╭─ Data records

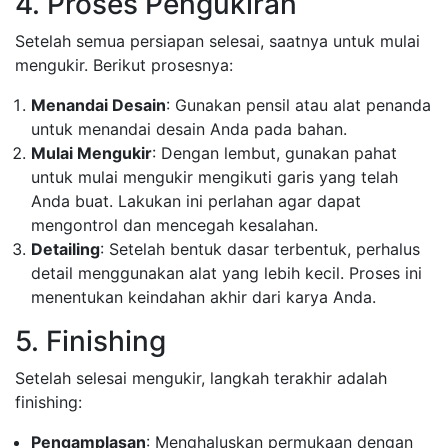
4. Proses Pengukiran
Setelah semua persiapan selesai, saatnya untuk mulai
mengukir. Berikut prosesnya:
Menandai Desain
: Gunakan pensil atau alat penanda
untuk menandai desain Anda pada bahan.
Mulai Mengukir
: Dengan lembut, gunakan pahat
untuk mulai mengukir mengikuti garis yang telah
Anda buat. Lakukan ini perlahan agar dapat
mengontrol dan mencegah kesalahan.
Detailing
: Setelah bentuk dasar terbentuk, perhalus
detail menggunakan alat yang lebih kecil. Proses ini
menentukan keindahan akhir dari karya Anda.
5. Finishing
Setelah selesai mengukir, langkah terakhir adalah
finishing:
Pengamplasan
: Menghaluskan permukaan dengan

╰─

Work order: From the listing above, list each line that contains the word "untuk". Copy every such line in full.

Solution for this exercise:
Setelah semua persiapan selesai, saatnya untuk mulai
untuk menandai desain Anda pada bahan.
untuk mulai mengukir mengikuti garis yang telah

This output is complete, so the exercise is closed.